意外なことが起きた。この姿勢でいると、かなり歩いても、これまでのように足が痺れてこない。嬉しくなって、この暑さの中、散歩に精を出している。たまには痺れを感じそうなこともあるが、それはこんな歩き方にまだ慣れず、元の歩き方に戻ってしまうからかもしれない。

家人に、この新しい歩き方を披露すると、「まずまずの歩き方です」と珍しく褒めてくれた。整形外科医のひとことをきっかけに、僕にとっての「大発見」をしたのかもしれない。これがずっと続くかどうかは分からないけど、どこか幸せな気分である。

ここでまた、話はちょっと変わる。僕は若い頃、身長は170センチだった。大きくはないけど、1940年生まれの男子としては、平均より少し高かった。
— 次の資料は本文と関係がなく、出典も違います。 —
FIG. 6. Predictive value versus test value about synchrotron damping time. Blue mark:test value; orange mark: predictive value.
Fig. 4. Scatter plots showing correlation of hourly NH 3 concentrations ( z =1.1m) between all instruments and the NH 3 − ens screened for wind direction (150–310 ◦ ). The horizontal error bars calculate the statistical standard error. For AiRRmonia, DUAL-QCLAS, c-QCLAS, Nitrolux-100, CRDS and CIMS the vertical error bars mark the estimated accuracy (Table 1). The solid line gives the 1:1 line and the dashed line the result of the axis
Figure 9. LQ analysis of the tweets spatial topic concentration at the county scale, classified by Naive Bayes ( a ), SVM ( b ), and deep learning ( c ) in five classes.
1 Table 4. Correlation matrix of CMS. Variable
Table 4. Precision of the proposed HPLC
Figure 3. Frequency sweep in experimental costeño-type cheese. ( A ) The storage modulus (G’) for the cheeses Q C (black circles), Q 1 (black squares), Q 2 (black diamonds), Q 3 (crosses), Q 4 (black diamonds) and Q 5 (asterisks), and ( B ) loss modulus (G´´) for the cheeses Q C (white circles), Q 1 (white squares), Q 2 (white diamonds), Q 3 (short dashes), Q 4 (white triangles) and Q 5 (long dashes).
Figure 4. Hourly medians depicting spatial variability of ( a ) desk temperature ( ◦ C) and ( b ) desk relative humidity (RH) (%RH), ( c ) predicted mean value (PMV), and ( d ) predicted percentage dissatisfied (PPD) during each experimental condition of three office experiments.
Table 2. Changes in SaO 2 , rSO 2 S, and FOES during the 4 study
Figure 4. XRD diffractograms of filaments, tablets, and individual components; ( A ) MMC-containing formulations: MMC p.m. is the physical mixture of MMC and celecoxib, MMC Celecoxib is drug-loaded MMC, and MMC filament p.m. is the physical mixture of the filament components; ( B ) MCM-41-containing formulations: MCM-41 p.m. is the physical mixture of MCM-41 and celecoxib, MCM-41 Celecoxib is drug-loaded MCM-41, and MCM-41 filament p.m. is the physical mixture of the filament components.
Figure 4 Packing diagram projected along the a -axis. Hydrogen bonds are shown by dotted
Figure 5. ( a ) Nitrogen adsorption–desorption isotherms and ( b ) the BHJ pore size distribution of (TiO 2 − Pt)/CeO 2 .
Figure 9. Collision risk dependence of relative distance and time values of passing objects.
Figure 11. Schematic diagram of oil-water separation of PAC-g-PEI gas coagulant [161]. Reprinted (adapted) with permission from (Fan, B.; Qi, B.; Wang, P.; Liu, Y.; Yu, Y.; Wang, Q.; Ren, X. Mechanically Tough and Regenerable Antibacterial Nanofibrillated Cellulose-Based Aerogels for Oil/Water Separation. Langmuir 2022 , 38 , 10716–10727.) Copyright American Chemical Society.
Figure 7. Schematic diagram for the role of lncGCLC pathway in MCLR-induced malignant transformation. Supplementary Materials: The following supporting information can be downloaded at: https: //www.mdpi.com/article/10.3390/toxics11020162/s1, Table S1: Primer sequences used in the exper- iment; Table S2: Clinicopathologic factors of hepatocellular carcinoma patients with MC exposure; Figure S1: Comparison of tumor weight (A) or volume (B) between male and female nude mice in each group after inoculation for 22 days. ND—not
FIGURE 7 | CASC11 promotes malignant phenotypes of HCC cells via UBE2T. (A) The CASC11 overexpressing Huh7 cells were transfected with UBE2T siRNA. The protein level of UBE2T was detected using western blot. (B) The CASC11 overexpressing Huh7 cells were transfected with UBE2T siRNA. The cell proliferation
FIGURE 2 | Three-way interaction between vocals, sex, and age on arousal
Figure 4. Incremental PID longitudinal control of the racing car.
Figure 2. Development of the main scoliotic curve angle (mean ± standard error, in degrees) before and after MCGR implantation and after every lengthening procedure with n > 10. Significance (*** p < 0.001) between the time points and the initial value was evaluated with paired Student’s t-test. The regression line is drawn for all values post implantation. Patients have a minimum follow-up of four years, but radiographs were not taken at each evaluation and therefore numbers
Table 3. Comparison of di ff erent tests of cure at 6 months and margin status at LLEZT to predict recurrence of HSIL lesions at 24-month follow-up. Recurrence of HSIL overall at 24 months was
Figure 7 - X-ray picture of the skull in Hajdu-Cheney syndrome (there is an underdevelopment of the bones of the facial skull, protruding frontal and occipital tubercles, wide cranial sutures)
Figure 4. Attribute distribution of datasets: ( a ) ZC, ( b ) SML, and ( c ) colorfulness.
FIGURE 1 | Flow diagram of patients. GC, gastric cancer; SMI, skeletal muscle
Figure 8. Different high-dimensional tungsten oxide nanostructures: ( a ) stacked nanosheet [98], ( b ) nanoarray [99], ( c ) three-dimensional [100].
身長順に並んだ高校時代の集合写真を見ても、僕は後ろのほうに並んでいる。

ところが、年を取るにつれて、この身長が少しずつ縮んできた。数十年ぶりに会った友人から「おい、背が低くなったんじゃないか?」と尋ねられたりする。なんとなく情けなくなる。逆に、会社時代の先輩に何年ぶりかで会うと、同じことを感じたりする。

それはそれとして、ふとしたら僕の場合、骨粗鬆症(こつそしょうしょう)じゃないだろうか? 骨粗鬆症になると、身長がどんどん縮んでいくとも聞いた。心配になって、さっきの自宅近くの整形外科医で調べてもらったら、「年齢にしては立派なものです。決して骨粗鬆症なんかではありません」とのこと。ところで、この先生は85歳くらい、長身でなかなかに堂々としていらっしゃるのだが、診察のついでに「先生は身長が縮みませんか?」と聞いてみた。すると、「いやあ、もうどんどん縮んで、以前のズボンが履けないんですよ」との嘆き節が戻ってきた。

2年前、105歳で亡くなった聖路加国際病院名誉院長の日野原重明さんも、どこかで「身長が若い頃より8センチも縮んだ」と書いていた。医者にしてもそうなのだから、加齢によって身長が低くなっていくのは、避けられないことのようだ。そうであるなら、これからは縮んでいくのを嘆かないで、姿勢を正しくすることによってそれを補い、及ばずながら、かっこよく生きていたい。今はそんな気持ちになっている。